Григорьев в августе, вослед Полонскому, ушел из «Русского слова», Хмельницкий ликовал, в течение нескольких месяцев он безнаказанно жулил, огрел графа на кругленькую сумму, которую, наверное, никто и подсчитать не мог — сколько он утаил себе от гонораров и от расходных сумм.
Хмельницкий умел воровать, но не умел «на уровне» держать петербургский толстый журнал. Сразу же стала падать подписка. Это-то граф разглядел даже издалека; в 1860 году он решил не только уволить Хмельницкого, но и самому отказаться от редактирования. Он с середины этого года передал журнал одному из активных сотрудников — Г.Е. Благосветлову, который тоже был немного проходимистый, но зато умный, цепкий, энергичный, демократичный в самом радикальном духе; вскоре благодаря приглашенному Д.И. Писареву он сделал «Русское слово» одним из самых популярных и «левацких» журналов шестидесятых годов.
В ПОИСКАХ СВОЕГО ЖУРНАЛА
Опять Григорьев оказался на мели. Наступила полоса мимолетных участий в разных периодических изданиях. Известный педагог и публицист В.Я. Стоюнин редактировал тогда полугазету-полужурнал «Русский мир» (выходил два раза в неделю); Григорьев напечатал у него в четырех номерах (январь 1860 года) замечательную статью «После «Грозы» Островского. Письма к Ивану Сергеевичу Тургеневу». Она не столько о «Грозе», сколько вообще о драматургии Островского; недаром автор перенес сюда немало страниц из своей москвитянинской статьи «О комедиях Островского и их значении в литературе и на сцене». И здесь наиболее подробно критик сформулировал свое понимание народности и критериев оценок — этических и эстетических: «Для меня лично, человека в народ верующего и давно, прежде вашего Лаврецкого, воспитавшего в себе смирение перед народною правдою, понимание и чувство народа составляют высший критериум, допускающий над собою в нужных случаях поверку одним, уже только последним, самым общим критериумом христианства».

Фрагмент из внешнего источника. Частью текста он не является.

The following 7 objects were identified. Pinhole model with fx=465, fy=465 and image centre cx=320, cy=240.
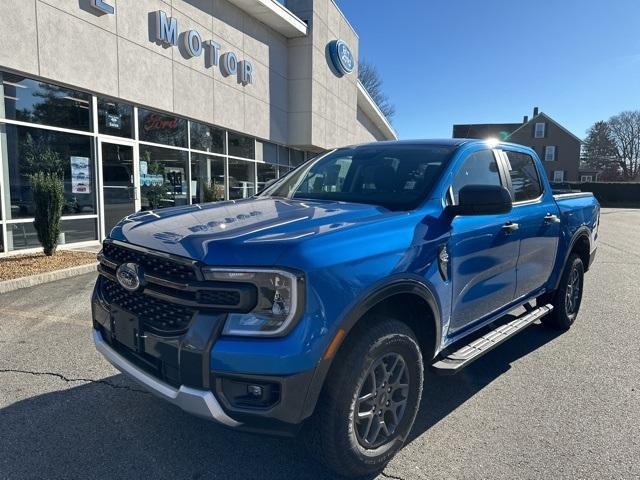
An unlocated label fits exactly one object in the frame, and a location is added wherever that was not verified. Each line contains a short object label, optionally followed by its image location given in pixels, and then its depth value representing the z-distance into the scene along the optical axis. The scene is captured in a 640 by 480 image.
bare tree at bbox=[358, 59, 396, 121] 53.19
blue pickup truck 2.05
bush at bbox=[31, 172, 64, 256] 7.73
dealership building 8.77
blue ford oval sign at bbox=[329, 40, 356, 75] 21.47
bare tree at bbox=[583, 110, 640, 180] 74.38
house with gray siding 55.31
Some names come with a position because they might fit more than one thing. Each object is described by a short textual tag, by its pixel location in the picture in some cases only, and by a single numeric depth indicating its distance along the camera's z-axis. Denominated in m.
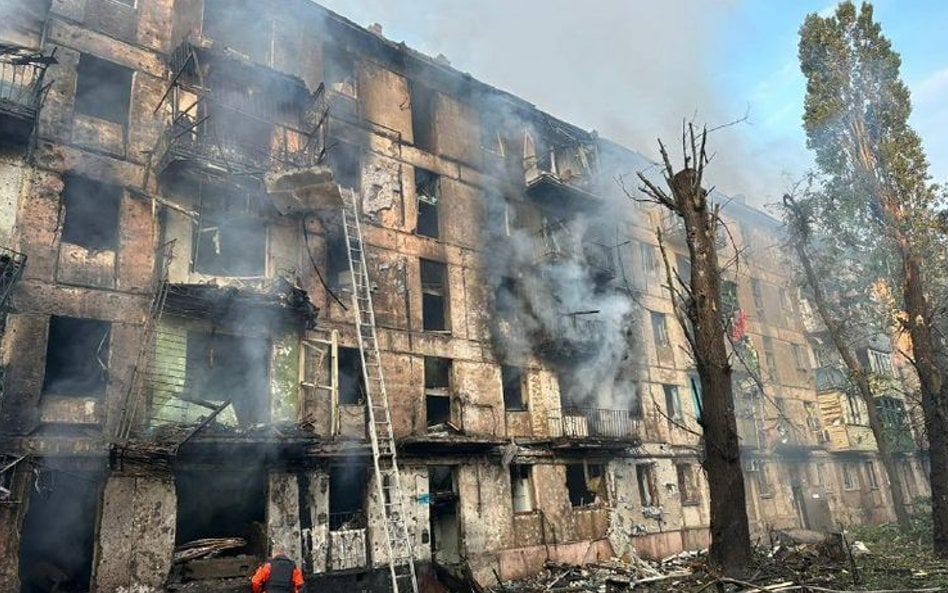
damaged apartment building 11.66
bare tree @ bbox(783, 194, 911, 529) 21.09
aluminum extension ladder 14.40
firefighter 8.55
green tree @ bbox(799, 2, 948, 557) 14.09
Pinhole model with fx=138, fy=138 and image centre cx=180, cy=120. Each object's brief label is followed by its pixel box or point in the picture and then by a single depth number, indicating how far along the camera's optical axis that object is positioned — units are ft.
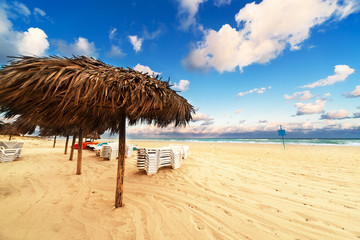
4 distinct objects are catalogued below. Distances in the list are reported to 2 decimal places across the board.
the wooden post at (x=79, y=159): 17.31
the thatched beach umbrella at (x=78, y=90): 6.13
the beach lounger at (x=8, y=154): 23.04
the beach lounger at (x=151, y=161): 16.05
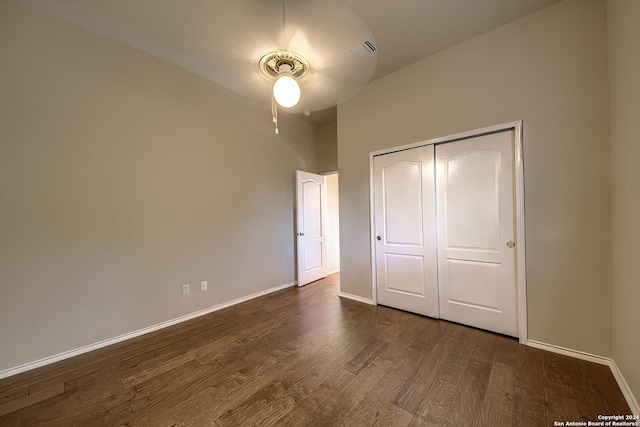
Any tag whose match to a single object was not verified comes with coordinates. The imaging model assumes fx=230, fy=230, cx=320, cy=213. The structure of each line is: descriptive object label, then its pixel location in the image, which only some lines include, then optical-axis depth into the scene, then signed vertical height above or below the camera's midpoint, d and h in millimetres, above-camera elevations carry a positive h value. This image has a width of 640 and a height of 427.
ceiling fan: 2033 +1836
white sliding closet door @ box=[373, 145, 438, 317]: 2783 -235
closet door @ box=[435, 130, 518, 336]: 2295 -219
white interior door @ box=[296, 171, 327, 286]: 4148 -248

Развивая идеи Пушкина и Белинского, Григорьев говорит о двух значениях слова «народ»: народ «в обширном смысле» («…слагающееся из черт всех слоев народа, высших и низших, богатых и бедных, образованных и необразованных»), то есть национальность, и — «в тесном смысле» («неразвитая масса»). Литература народна, когда она отражает «взгляд на жизнь, свойственный всему народу», определившийся в «передовых его слоях»; а передовые слои – это «верхи самосущного», органического развития народа. Островский народен именно в этом смысле.